A 478.18g ice cube is taken out of the freezer at -8.5 degrees Celsius. how much heat s needed to turn it in to steam?

q1 = heat needed to raise T from -8.5 to zero c.

q1 = mass ice x specific heat ice x (Tfinal-Tinitial)

q2 = heat needed to melt ice at Zero C and convert to liquid H2O.
q2 = mass ice x heat fusion

q3 = heat needed to raise T of water from zero C to 100 C

q3 = mass H2O x specific heat H2O x (Tfinal-Tinitial)_

q4 = heat needed to change liquid water at 100 C to steam at 100 C.
q4 = mass H2O x heat vaporization

Total = sum of individual qs.

To determine the amount of heat needed to turn the ice cube into steam, you'll need to consider the various phase changes involved in the process. Let's break it down step by step:

1. First, you need to heat the ice cube from its initial temperature (-8.5 degrees Celsius) to its melting point (0 degrees Celsius). The specific heat capacity of ice is approximately 2.09 J/g°C. So, the amount of heat required for this step can be calculated using the formula:

Q = m * C * ΔT

where Q is the amount of heat, m is the mass of the ice cube, C is the specific heat capacity, and ΔT is the change in temperature. Plugging in the values, we have:

Q1 = 478.18g * 2.09 J/g°C * (0 - (-8.5)°C)
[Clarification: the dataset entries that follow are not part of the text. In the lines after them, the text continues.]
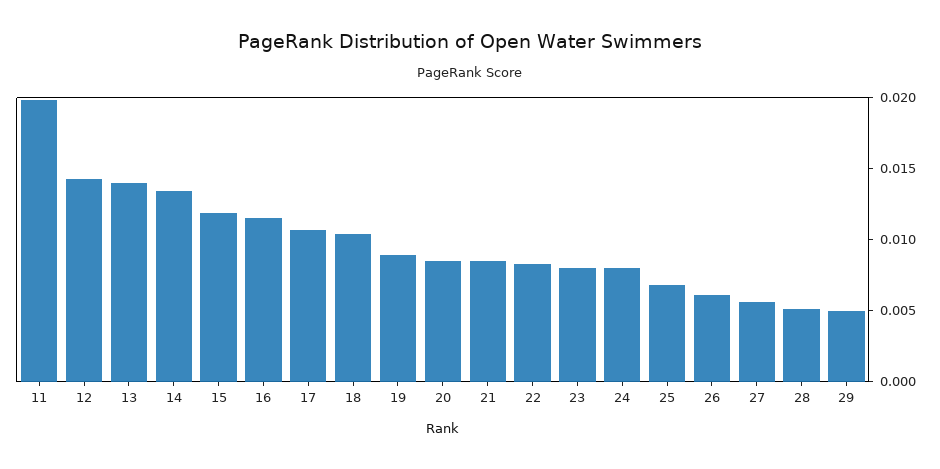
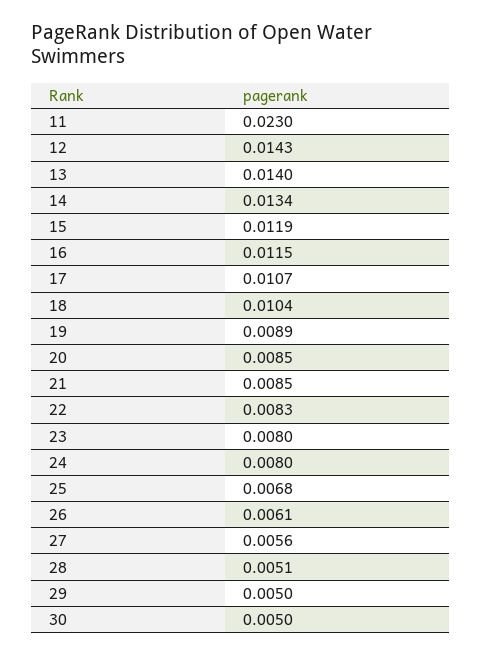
  {
-   "11": 0.02,
+   "11": 0.023,
    "12": 0.0143,
    "13": 0.014,
    "14": 0.0134,
    "15": 0.0119,
    "16": 0.0115,
    "17": 0.0107,
    "18": 0.0104,
    "19": 0.0089,
    "20": 0.0085,
    "21": 0.0085,
    "22": 0.0083,
    "23": 0.008,
    "24": 0.008,
    "25": 0.0068,
    "26": 0.0061,
    "27": 0.0056,
    "28": 0.0051,
-   "29": 0.005
+   "29": 0.005,
+   "30": 0.005
  }

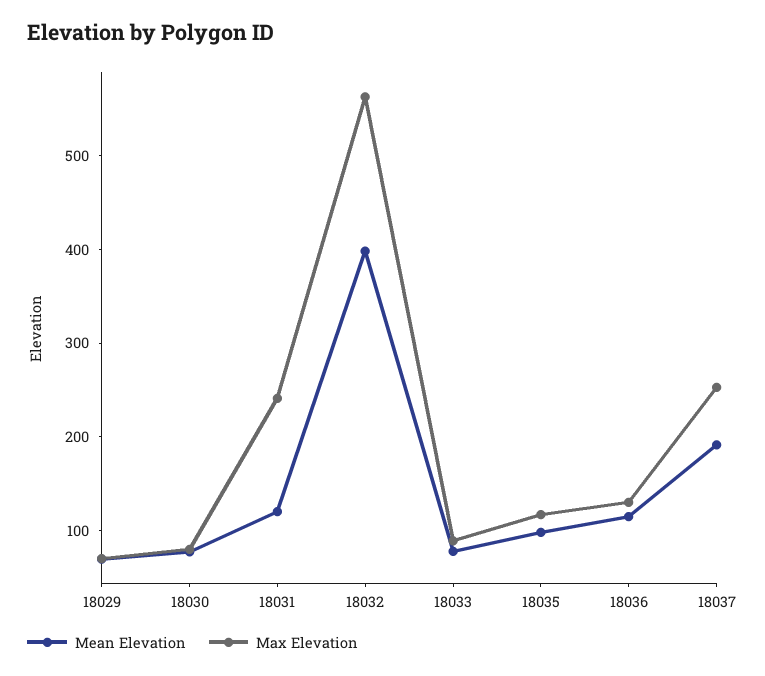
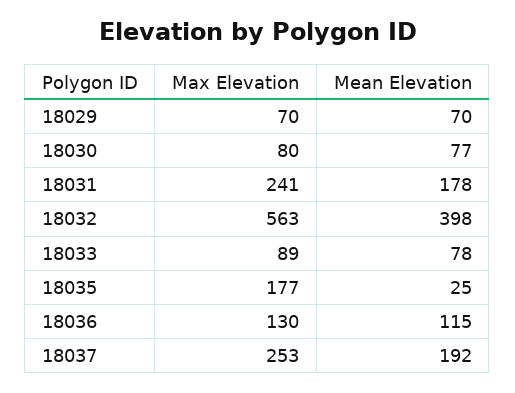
  {
    "Mean Elevation": {
      "18029": 70,
      "18030": 77,
-     "18031": 120,
+     "18031": 178,
      "18032": 398,
      "18033": 78,
-     "18035": 100,
+     "18035": 25,
      "18036": 115,
      "18037": 192
    },
    "Max Elevation": {
      "18029": 70,
      "18030": 80,
      "18031": 241,
      "18032": 563,
      "18033": 89,
-     "18035": 120,
+     "18035": 177,
      "18036": 130,
      "18037": 253
    }
  }

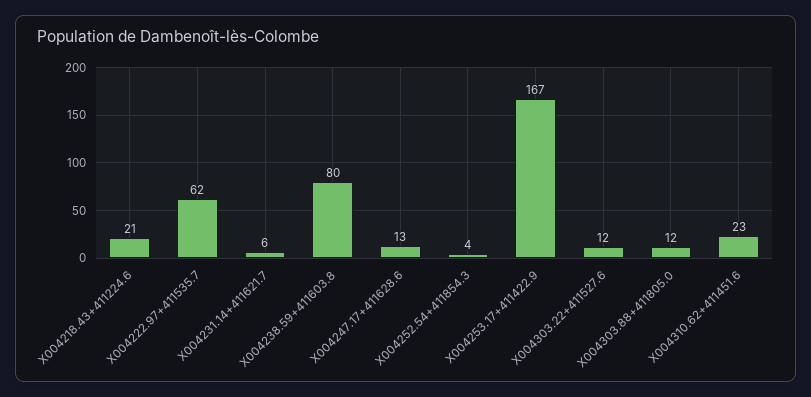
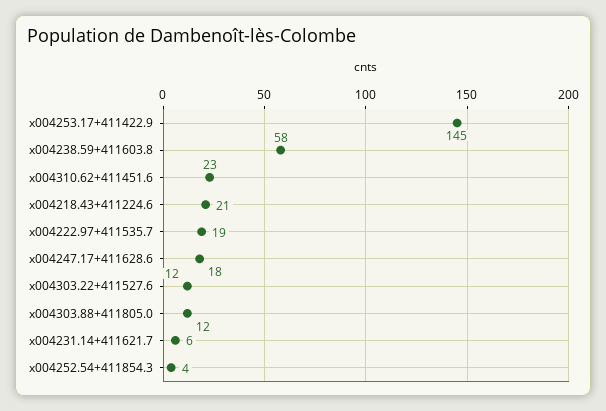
  {
    "X004218.43+411224.6": 21,
-   "X004222.97+411535.7": 62,
+   "X004222.97+411535.7": 19,
    "X004231.14+411621.7": 6,
-   "X004238.59+411603.8": 80,
+   "X004238.59+411603.8": 58,
-   "X004247.17+411628.6": 13,
+   "X004247.17+411628.6": 18,
    "X004252.54+411854.3": 4,
-   "X004253.17+411422.9": 167,
+   "X004253.17+411422.9": 145,
    "X004303.22+411527.6": 12,
    "X004303.88+411805.0": 12,
    "X004310.62+411451.6": 23
  }

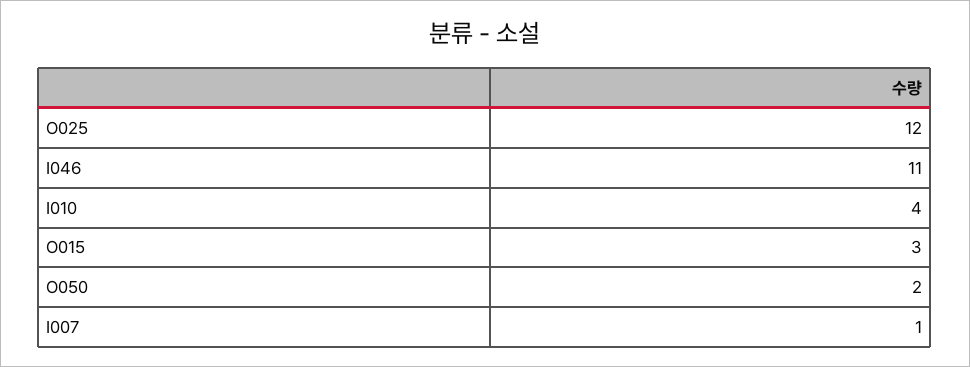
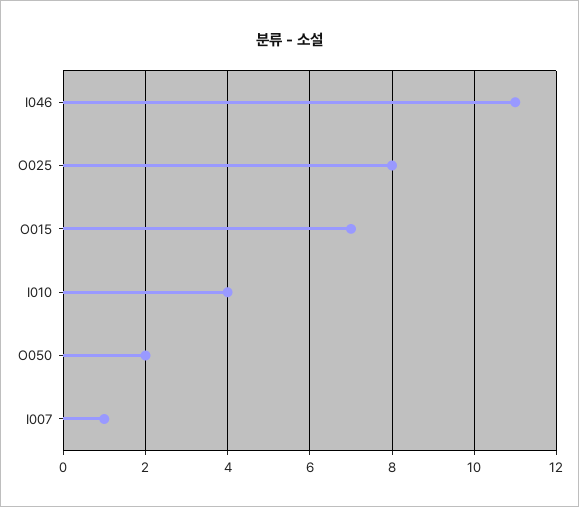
  {
-   "O025": 12,
+   "O025": 8,
    "I046": 11,
    "I010": 4,
-   "O015": 3,
+   "O015": 7,
    "O050": 2,
    "I007": 1
  }

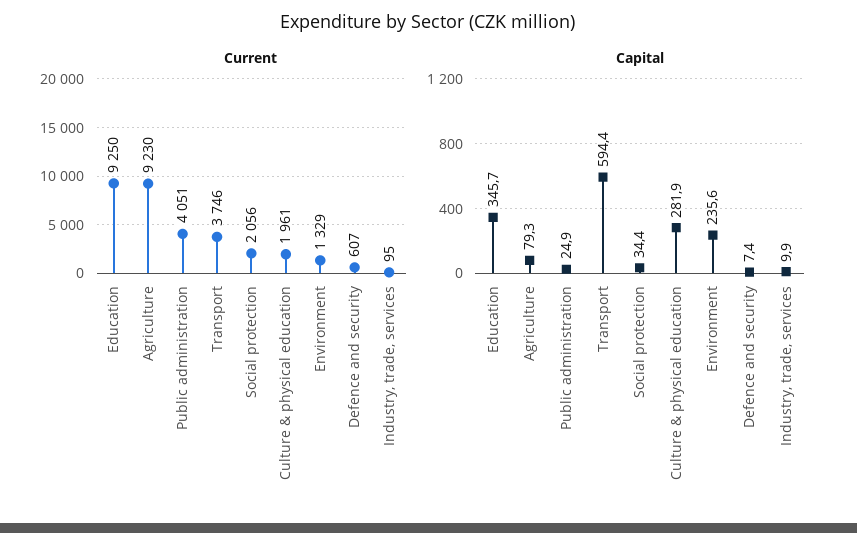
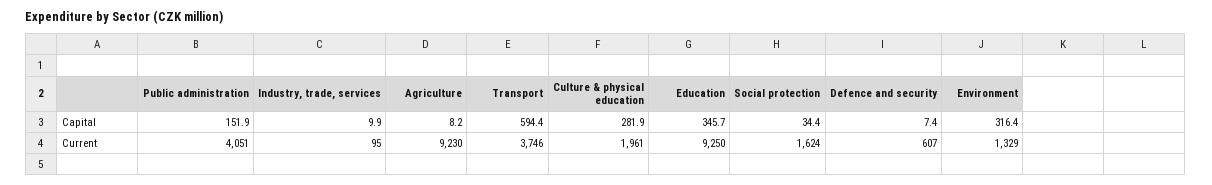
  {
    "Current": {
      "Education": 9250,
      "Agriculture": 9230,
      "Public administration": 4051,
      "Transport": 3746,
-     "Social protection": 2056,
+     "Social protection": 1624,
      "Culture & physical education": 1961,
      "Environment": 1329,
      "Defence and security": 607,
      "Industry, trade, services": 95
    },
    "Capital": {
      "Education": 345.7,
-     "Agriculture": 79.3,
+     "Agriculture": 8.2,
-     "Public administration": 24.9,
+     "Public administration": 151.9,
      "Transport": 594.4,
      "Social protection": 34.4,
      "Culture & physical education": 281.9,
-     "Environment": 235.6,
+     "Environment": 316.4,
      "Defence and security": 7.4,
      "Industry, trade, services": 9.9
    }
  }

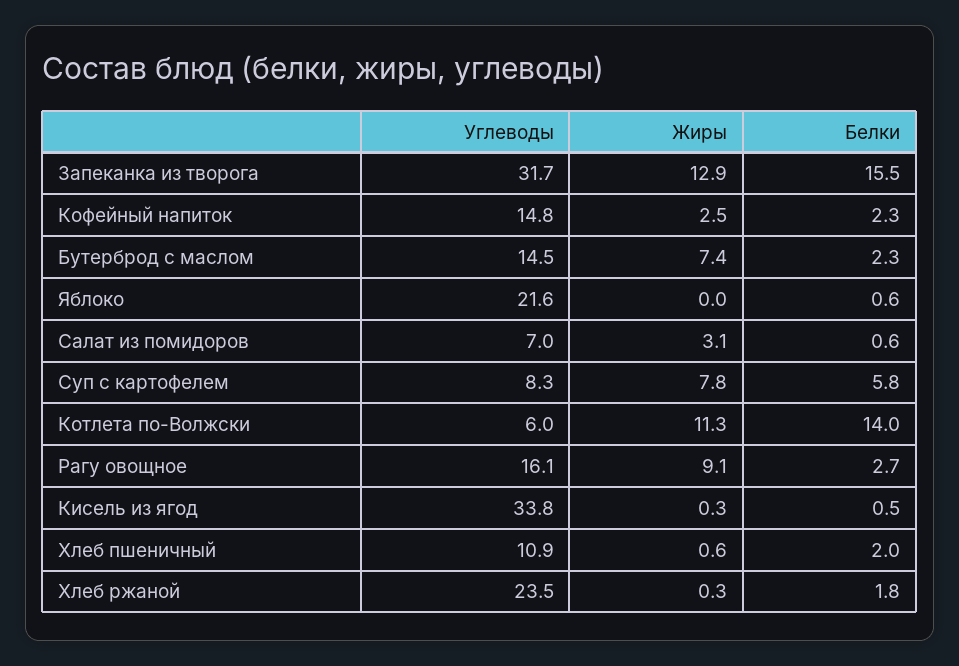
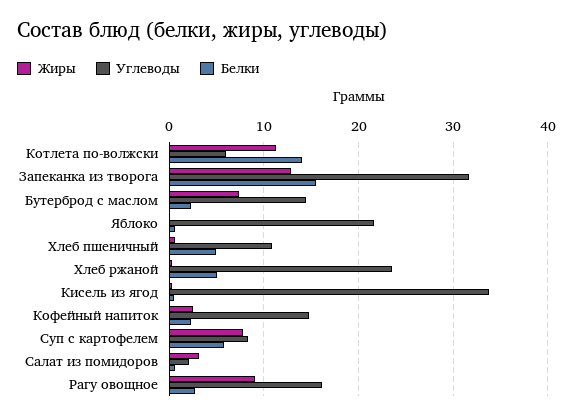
  {
    "Углеводы": {
      "Запеканка из творога": 31.7,
      "Кофейный напиток": 14.8,
      "Бутерброд с маслом": 14.5,
      "Яблоко": 21.6,
-     "Салат из помидоров": 7,
+     "Салат из помидоров": 2,
      "Суп с картофелем": 8.3,
      "Котлета по-Волжски": 6,
      "Рагу овощное": 16.1,
      "Кисель из ягод": 33.8,
      "Хлеб пшеничный": 10.9,
      "Хлеб ржаной": 23.5
    },
    "Жиры": {
      "Запеканка из творога": 12.9,
      "Кофейный напиток": 2.5,
      "Бутерброд с маслом": 7.4,
      "Яблоко": 0,
      "Салат из помидоров": 3.1,
      "Суп с картофелем": 7.8,
      "Котлета по-Волжски": 11.3,
      "Рагу овощное": 9.1,
      "Кисель из ягод": 0.3,
      "Хлеб пшеничный": 0.6,
      "Хлеб ржаной": 0.3
    },
    "Белки": {
      "Запеканка из творога": 15.5,
      "Кофейный напиток": 2.3,
      "Бутерброд с маслом": 2.3,
      "Яблоко": 0.6,
      "Салат из помидоров": 0.6,
      "Суп с картофелем": 5.8,
      "Котлета по-Волжски": 14,
      "Рагу овощное": 2.7,
      "Кисель из ягод": 0.5,
-     "Хлеб пшеничный": 2,
+     "Хлеб пшеничный": 5,
-     "Хлеб ржаной": 1.8
+     "Хлеб ржаной": 5
    }
  }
2. Once the ice cube reaches the melting point, it undergoes a phase change from solid to liquid. This transition requires additional heat, known as the heat of fusion. The heat of fusion for water is approximately 334 J/g, which means that it takes 334 Joules of energy to convert each gram of ice at 0 degrees Celsius into water at 0 degrees Celsius. Therefore, the heat required for this step can be calculated as:

Q2 = m * ΔHf

where ΔHf is the heat of fusion. Plugging in the values, we have:

Q2 = 478.18g * 334 J/g

3. After the ice has completely melted, the water needs to be heated from 0 degrees Celsius to its boiling point (100 degrees Celsius). The specific heat capacity of water is approximately 4.18 J/g°C. Using the same formula as before, we can calculate the heat required for this step:

Q3 = m * C * ΔT

where Q3 is the amount of heat, m is the mass of water, C is the specific heat capacity, and ΔT is the change in temperature. Plugging in the values, we have:

Q3 = 478.18g * 4.18 J/g°C * (100 - 0)°C

4. Finally, the boiling water needs to be converted into steam. This phase change requires additional heat, known as the heat of vaporization. The heat of vaporization for water is approximately 2260 J/g. Therefore, the heat required for this step can be calculated as:

Q4 = m * ΔHvap

where ΔHvap is the heat of vaporization. Plugging in the values, we have:

Q4 = 478.18g * 2260 J/g

To find the total amount of heat required, we sum up the heat required for each step:

Total Heat = Q1 + Q2 + Q3 + Q4

Calculating this value will give you the amount of heat needed to turn the ice cube into steam.